Work instructions:
The answer must be every line of the records below that holds the word "down".

Records supplied:
BEGIN

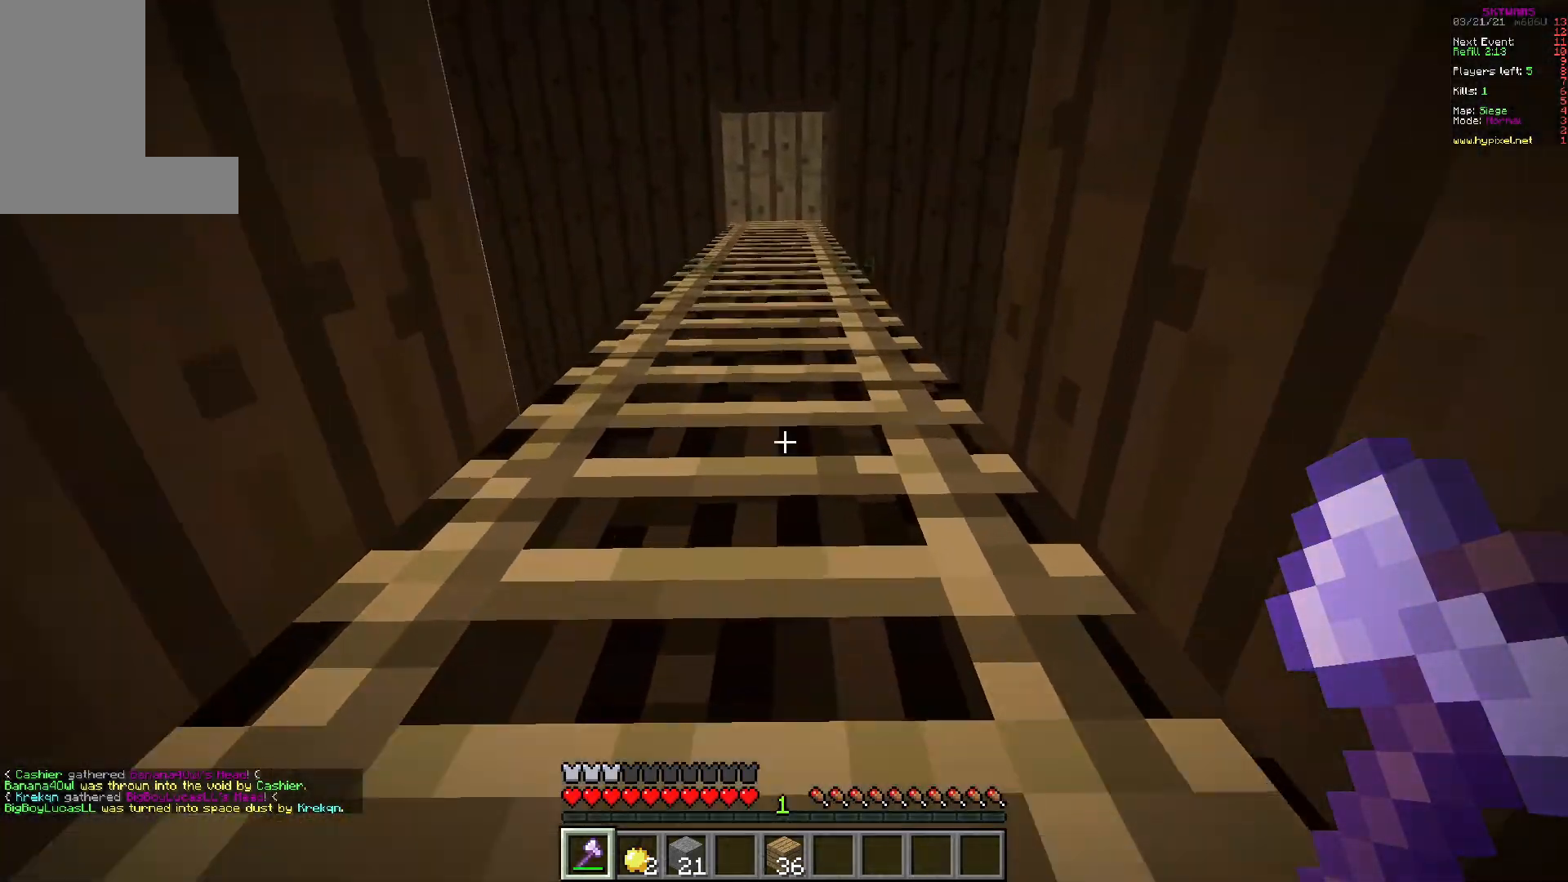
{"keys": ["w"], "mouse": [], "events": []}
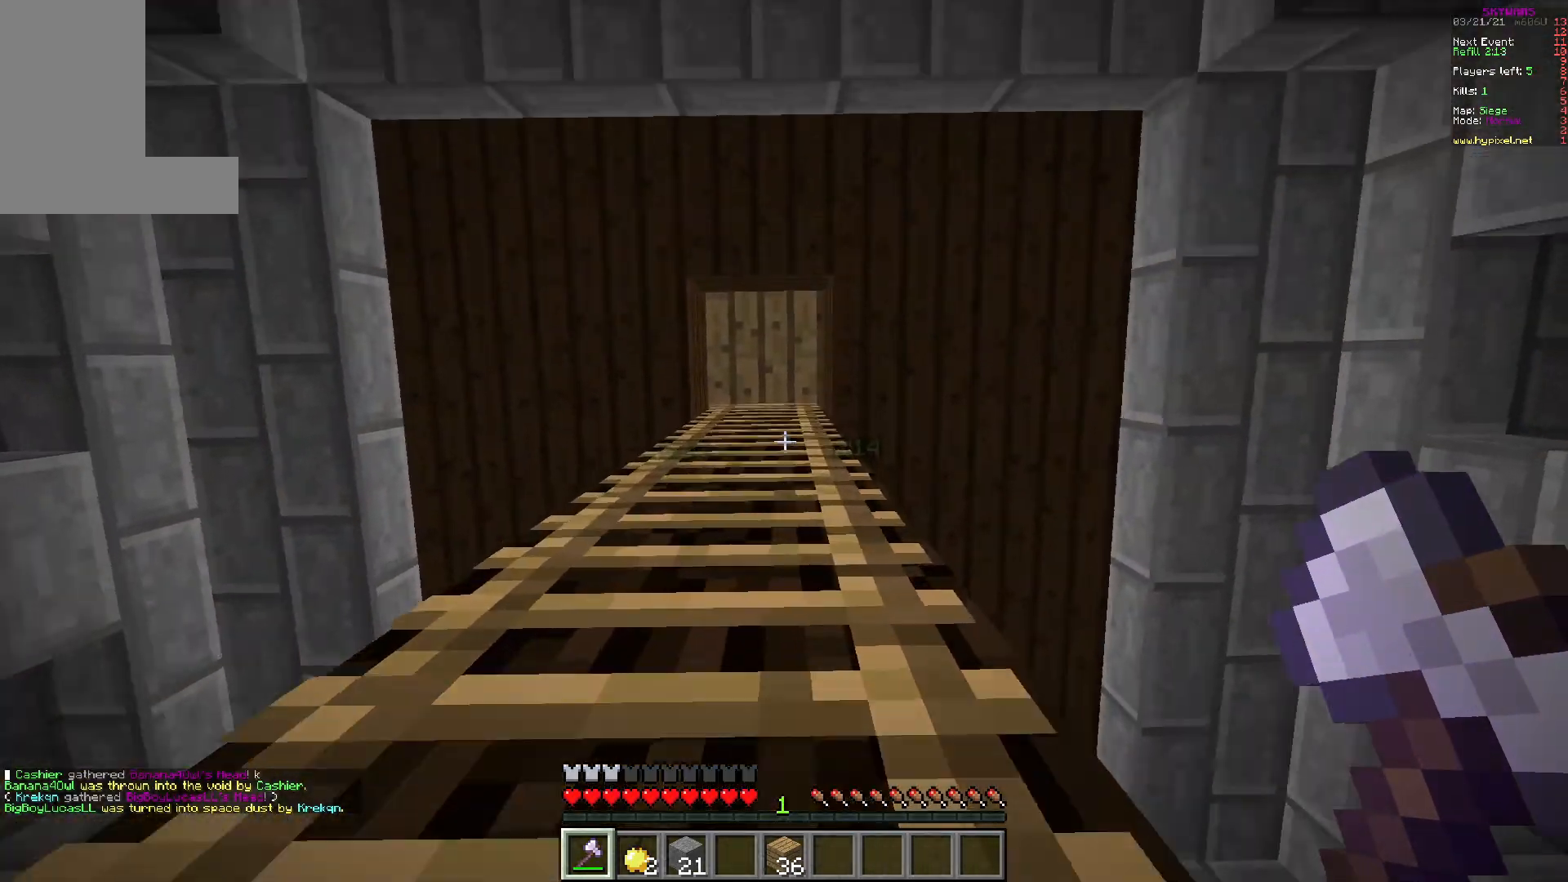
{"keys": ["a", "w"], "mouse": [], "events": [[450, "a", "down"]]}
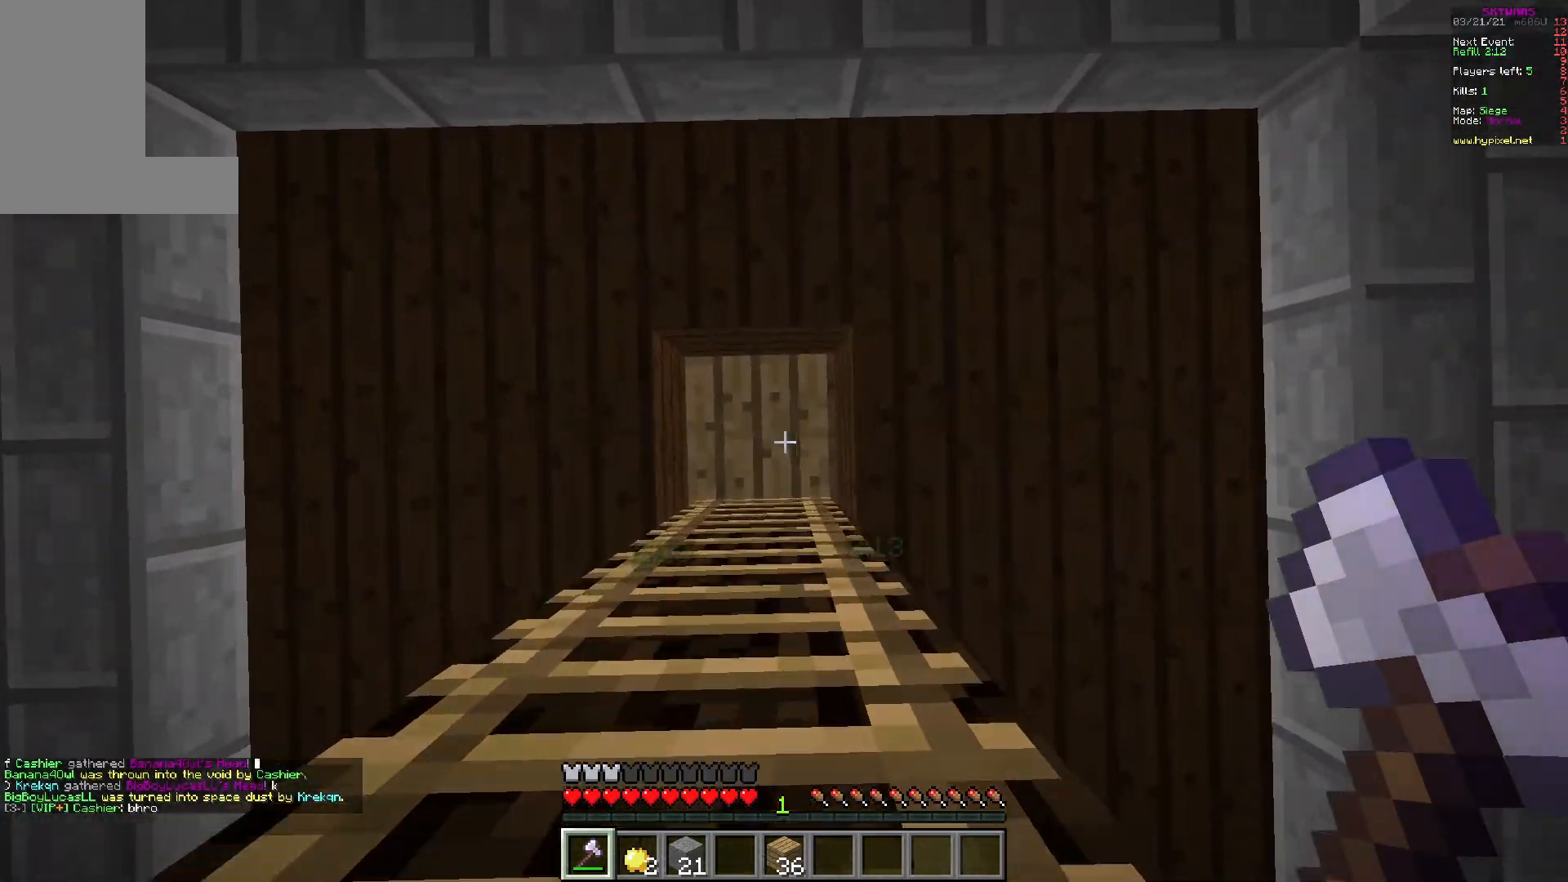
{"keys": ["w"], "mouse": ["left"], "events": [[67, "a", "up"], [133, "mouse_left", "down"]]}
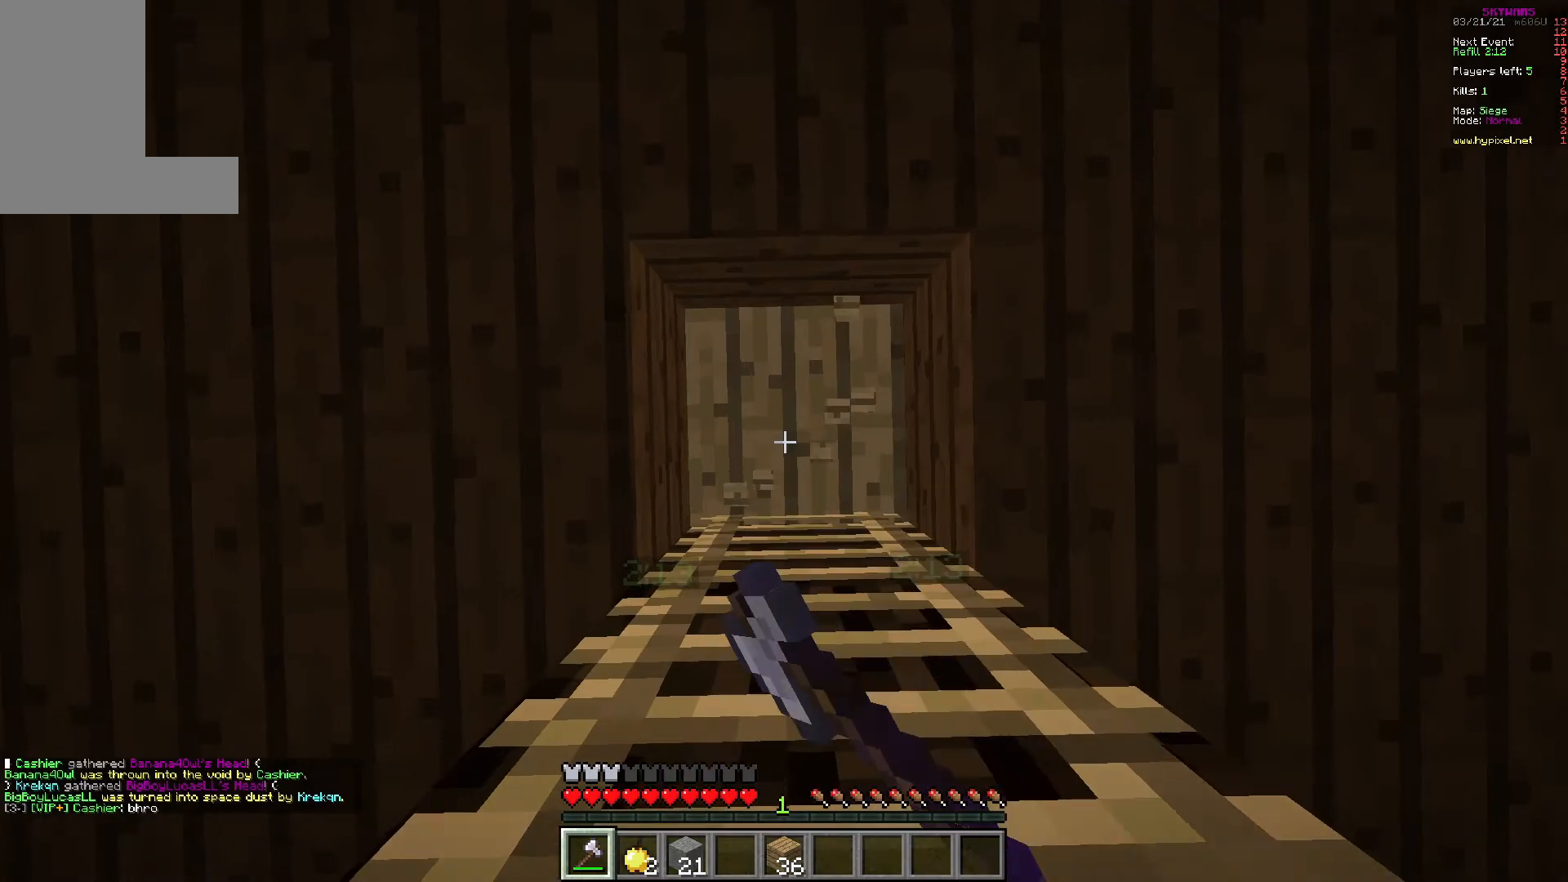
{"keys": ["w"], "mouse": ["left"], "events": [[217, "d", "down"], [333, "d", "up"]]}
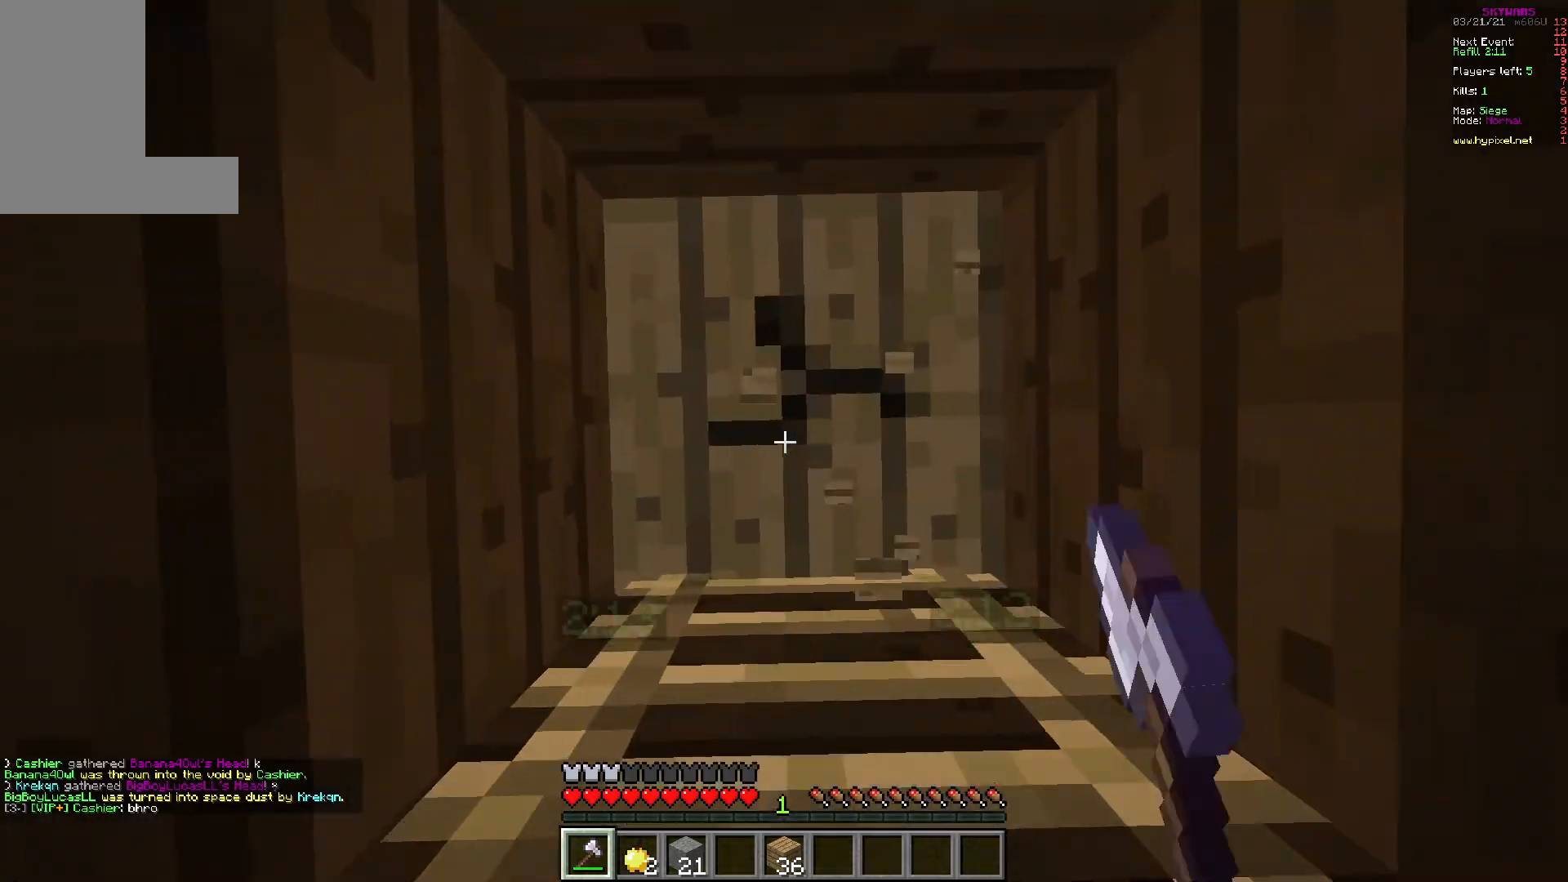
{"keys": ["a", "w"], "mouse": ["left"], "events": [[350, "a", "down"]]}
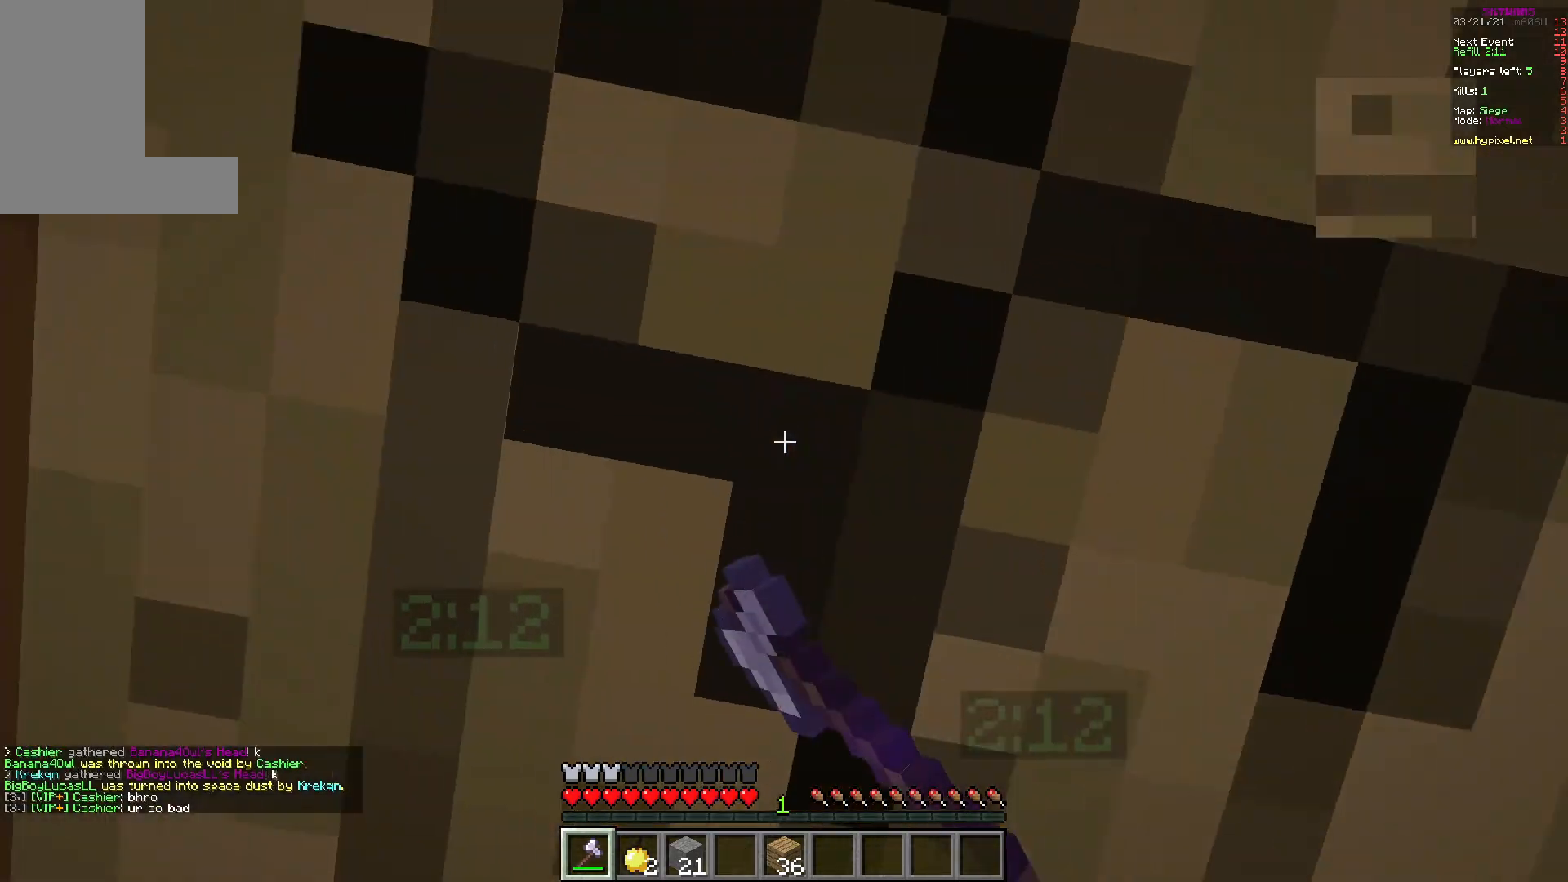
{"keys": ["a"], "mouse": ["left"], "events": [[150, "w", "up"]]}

END

Result of the exercise:
{"keys": ["a", "w"], "mouse": [], "events": [[450, "a", "down"]]}
{"keys": ["w"], "mouse": ["left"], "events": [[67, "a", "up"], [133, "mouse_left", "down"]]}
{"keys": ["w"], "mouse": ["left"], "events": [[217, "d", "down"], [333, "d", "up"]]}
{"keys": ["a", "w"], "mouse": ["left"], "events": [[350, "a", "down"]]}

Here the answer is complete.